And what's with this racing to the scene with red lights and siren? In real life the CSI works on dead people and taking finger prints and vacuuming up trace evidence. There's no need for them to rush to a scene. Crime scenes are secured by police officers until the investigation is completed.

Can you imagine driving along and you see red lights behind, and then you pull over and stop, and the guy gets out of his unit and informs you that he's a crime scene investigator and wants to see your license, registration and proof of insurance? WTH? I'm not a scene!!! If you're a CSI then please go find a scene to investigate! 

And what about their main office? It's an architectural show place! What government building did you ever see with all that interior decoration and transparent panels and mood lighting and vast spaces? Real CSI investigators probably often work in basement and sub-basement labs, fluorescent lit and never a hint of sunlight or views outside. I've worked in electronic labs like that, no frills other than the fancy equipment and you could work all day and all night and never know what the weather outside is like or whether the sun is up or down. That's what real life labs look like, not places that could appear in Architectural Digest.

So what do you think about the CSI TV series? I think they're so far off reality that I can't even stand to watch it. I used to be a fan but all the flaws just kept building up until my opinion of the show died the death of a thousand cuts.

I think GLC and Charlie might agree with me. What say the rest of you?


----------



## Andy M. (Feb 13, 2012)

I look at it this way:  All TV comedy and drama asks you to suspend reality to a lesser or greater extent.  Really, which bothers you more, Horatio's Hummer or vampires, ghost whisperers, extra-terrestrials or martial arts that require the suspension of the laws of gravity?

You seem to have focused on the Miami version of CSI.  I find that the most objectionable version and stopped watching it years ago.  All your comments aside, who ever worked with that many great looking women who dressed in revealing clothes!?  Now, THAT'S unbelievable!


----------



## Barbara L (Feb 13, 2012)

As I've always said, if we want to watch reality, we can just sit around and look at each other.  

Good points, but I still enjoy watching some shows that aren't totally grounded in realism.  We spout off now and then about how "that couldn't really happen," etc., but we still enjoy it.


----------



## Andy M. (Feb 13, 2012)

Barbara L said:


> As I've always said, if we want to watch reality, we can just sit around and look at each other.
> 
> Good points, but I still enjoy watching some shows that aren't totally grounded in realism.  We spout off now and then about how "that couldn't really happen," etc., but we still enjoy it.




I absolutely agree.  Suzanne sometimes scoffs at the stuff we watch and I remind her, "It's not supposed to be realistic, it's television."


----------



## Greg Who Cooks (Feb 13, 2012)

Yeah, Andy, I know what you mean about Hummer driving CSI lieutenants vs. vampires and ETs. Maybe my problem is that the CSI stuff is closer to the real reality, and that the vampire/ET stuff is so distant that there's no dissonance with real life. I think some CSI fans may not even realize that much of the CSI technical stuff is bogus. I'm from a scientific occupation and probably know too much about the real technical reality.
# # # # #
Exercise instructions: Print the part of the CSI thread that begins at the words "I absolutely agree." and stops after the words "Cooks (Feb 13, 2012)".

Data:
# # # # #
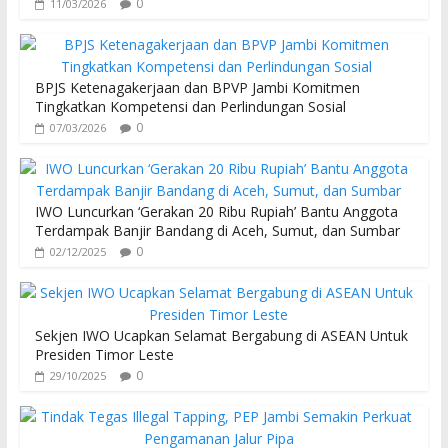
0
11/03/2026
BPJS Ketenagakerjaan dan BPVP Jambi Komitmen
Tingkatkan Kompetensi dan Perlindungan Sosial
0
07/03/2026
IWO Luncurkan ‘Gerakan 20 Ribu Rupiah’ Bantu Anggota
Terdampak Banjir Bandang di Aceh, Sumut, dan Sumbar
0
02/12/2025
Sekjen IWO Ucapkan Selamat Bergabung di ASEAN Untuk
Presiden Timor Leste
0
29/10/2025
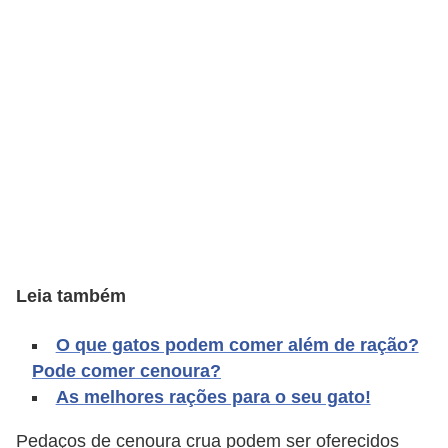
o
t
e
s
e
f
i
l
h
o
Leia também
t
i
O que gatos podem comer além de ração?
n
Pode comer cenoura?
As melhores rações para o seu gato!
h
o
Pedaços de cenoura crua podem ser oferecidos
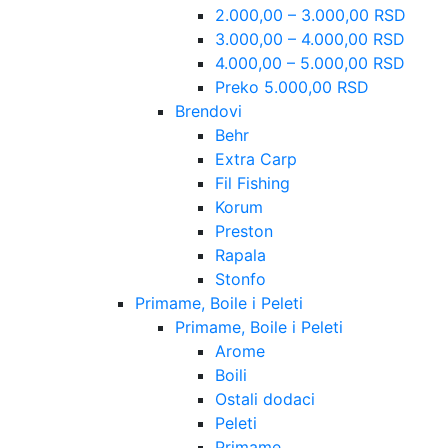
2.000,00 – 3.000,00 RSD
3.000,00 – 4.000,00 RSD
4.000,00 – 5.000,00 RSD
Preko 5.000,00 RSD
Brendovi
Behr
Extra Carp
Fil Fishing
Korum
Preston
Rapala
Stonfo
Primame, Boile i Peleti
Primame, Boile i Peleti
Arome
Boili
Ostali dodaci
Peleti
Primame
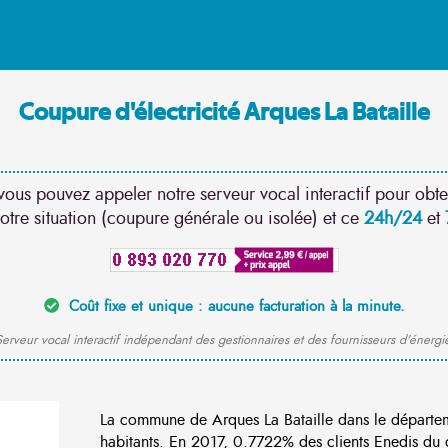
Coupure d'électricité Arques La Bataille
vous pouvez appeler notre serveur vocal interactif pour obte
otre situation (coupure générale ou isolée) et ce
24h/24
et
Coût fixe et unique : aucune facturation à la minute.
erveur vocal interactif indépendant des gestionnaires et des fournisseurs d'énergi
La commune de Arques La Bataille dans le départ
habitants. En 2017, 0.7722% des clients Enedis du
# # # # #
Final answer:
I absolutely agree.  Suzanne sometimes scoffs at the stuff we watch and I remind her, "It's not supposed to be realistic, it's television."


----------



## Greg Who Cooks (Feb 13, 2012)